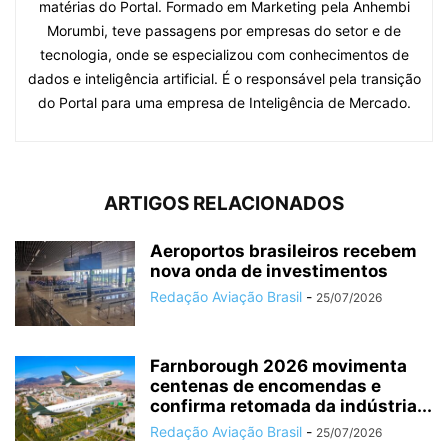
matérias do Portal. Formado em Marketing pela Anhembi
Morumbi, teve passagens por empresas do setor e de
tecnologia, onde se especializou com conhecimentos de
dados e inteligência artificial. É o responsável pela transição
do Portal para uma empresa de Inteligência de Mercado.
ARTIGOS RELACIONADOS
Aeroportos brasileiros recebem
nova onda de investimentos
Redação Aviação Brasil
-
25/07/2026
Farnborough 2026 movimenta
centenas de encomendas e
confirma retomada da indústria...
Redação Aviação Brasil
-
25/07/2026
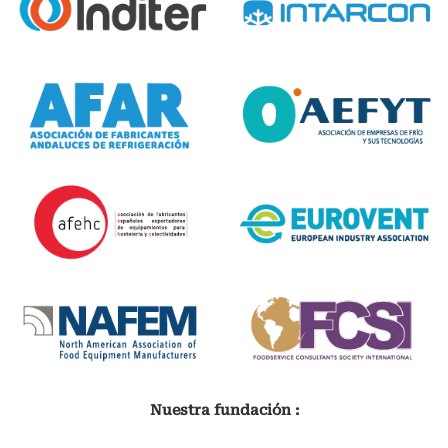
Nuestra fundación :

•••••

WHAT THE TASK REQUIRES: All the lines above need to be repeated exactly, with no pictures carried over.

OUTPUT FOR THIS EXERCISE:
matérias do Portal. Formado em Marketing pela Anhembi
Morumbi, teve passagens por empresas do setor e de
tecnologia, onde se especializou com conhecimentos de
dados e inteligência artificial. É o responsável pela transição
do Portal para uma empresa de Inteligência de Mercado.
ARTIGOS RELACIONADOS
Aeroportos brasileiros recebem
nova onda de investimentos
Redação Aviação Brasil
-
25/07/2026
Farnborough 2026 movimenta
centenas de encomendas e
confirma retomada da indústria...
Redação Aviação Brasil
-
25/07/2026
Nuestra fundación :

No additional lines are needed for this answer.